→ El problema: Por favor, copia sin cambios un fragmento de la reseña de Dos veces bestia que aparece más abajo: empieza en las palabras "En tensión con" y termina después de "y Juliana Zuluaga.".

Dos veces bestia
Por Pablo Gamba
El primer largometraje de Luis Esguerra, Dos veces bestia (Colombia-España, 2025), recibió una mención especial en la competencia iberoamericana de Lima Alterna. Se estrenó en el Festival de Cartagena y estuvo en el Ficvaldivia. El cineasta es conocido también por el cortometraje Tú me hiciste ver el cielo (Colombia, 2023), que tuvo su estreno en el FID de Marsella.
Dos veces bestia es una continuación del corto por lo que respecta a los motivos del bosque y el extraño musgo que hay en él, y que es un espacio para la expresión de identidades queer. Veo en esto una conexión con la tradición del documental performativo, denominación cuyo uso se extendió más allá de las películas a las que hace referencia con claridad, como son las de Marlon Riggs por su empleo del espacio escénico, la actuación, el canto y la poesía para propiciar el despliegue de las performances que manifiestan las identidades disidentes. Aquí ese espacio es el bosque, lo que lo presenta como un territorio imaginario para que lo queer devenga en una forma de vida alternativa y, por tanto, le da a ese lugar una dimensión utópica también.
En tensión con esto encontramos el grupo de protagonistas jóvenes que son ya un lugar común que se reitera en películas colombianas tan diferentes como Monos (2019), de Alejandro Landes, o Anhell69 (2022), de Theo Montoya, aunque aquí no son todos sino la mayoría, con la notable excepción de un travesti de edad madura. Es una cuestión problemática porque expresa una concepción eurocéntrica de América Latina como un mundo joven, aún en formación. Por otra parte, se repite aquí la asociación de la identidad queer con la naturaleza selvática exuberante, lo que cuestiona la artificiosidad y la procedencia foránea que se le atribuyen para perseguirla. Es algo que se ha visto en El tercer mundo después del sol (2024), de Analú Laferal y Tiagx Vélez, y El origen de las especies (2024), de las dos y Juliana Zuluaga.

→ Sección de datos:

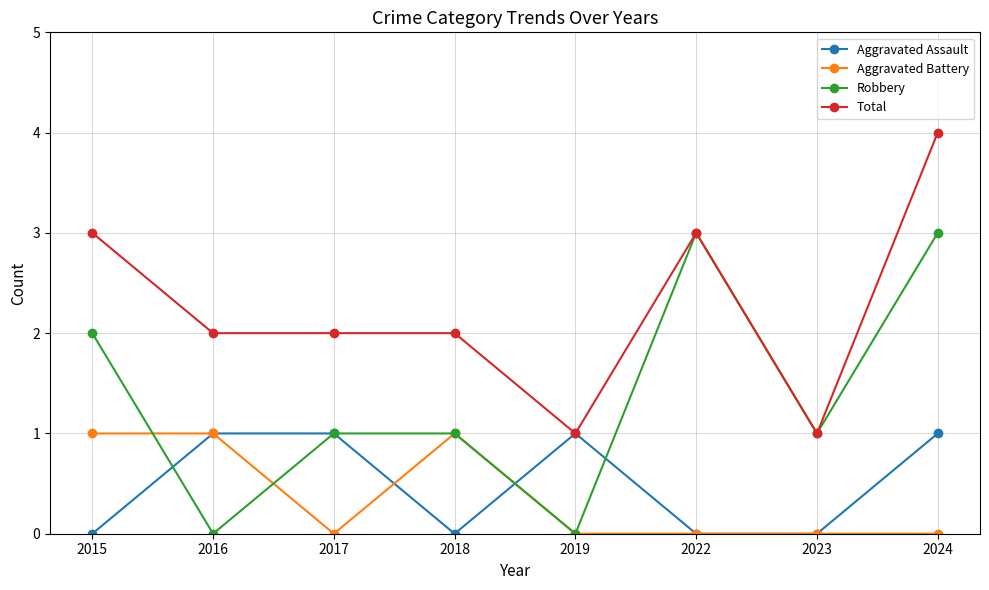

What is the highest value of the Robbery series?

3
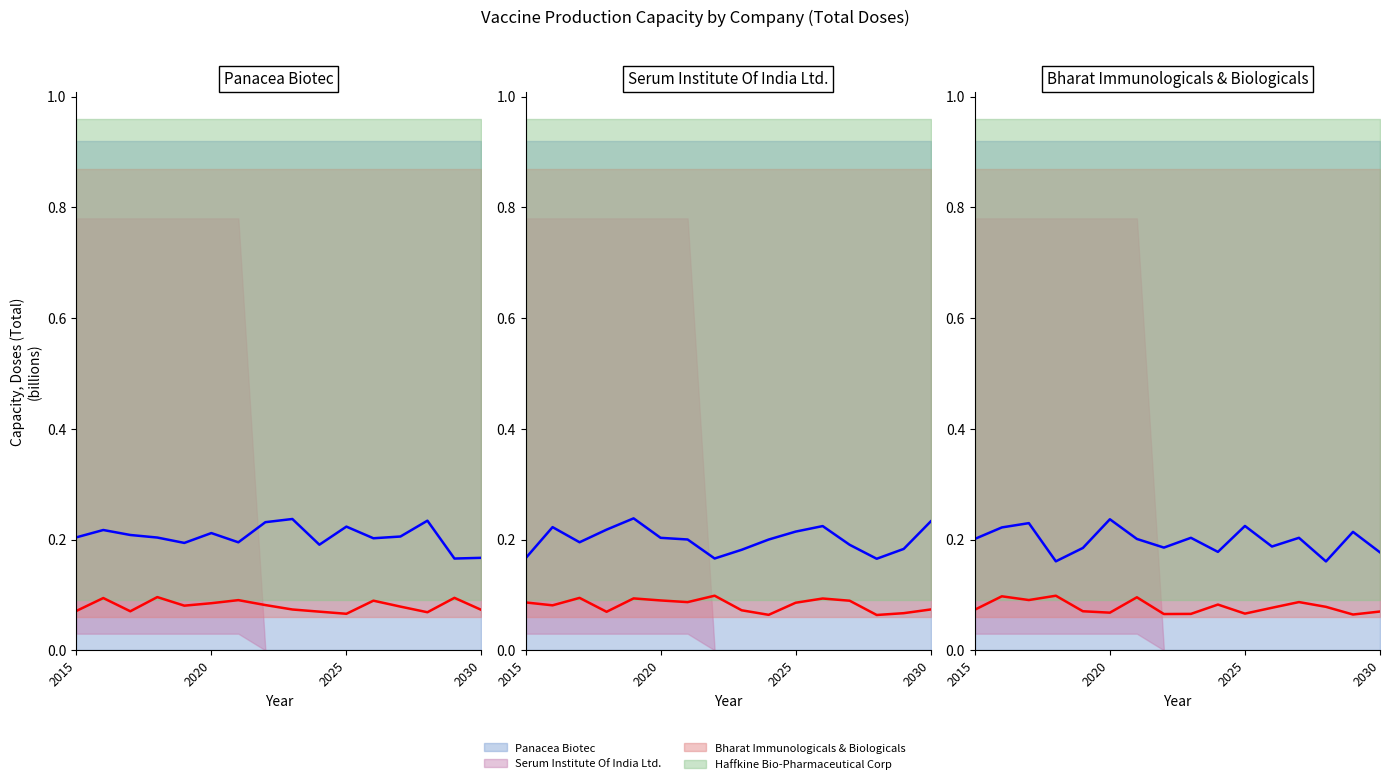

What is the value of the Bharat Immunologicals & Biologicals (mean) point at the 16th from the left?

0.1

→ Respuesta del ejercicio:
En tensión con esto encontramos el grupo de protagonistas jóvenes que son ya un lugar común que se reitera en películas colombianas tan diferentes como Monos (2019), de Alejandro Landes, o Anhell69 (2022), de Theo Montoya, aunque aquí no son todos sino la mayoría, con la notable excepción de un travesti de edad madura. Es una cuestión problemática porque expresa una concepción eurocéntrica de América Latina como un mundo joven, aún en formación. Por otra parte, se repite aquí la asociación de la identidad queer con la naturaleza selvática exuberante, lo que cuestiona la artificiosidad y la procedencia foránea que se le atribuyen para perseguirla. Es algo que se ha visto en El tercer mundo después del sol (2024), de Analú Laferal y Tiagx Vélez, y El origen de las especies (2024), de las dos y Juliana Zuluaga.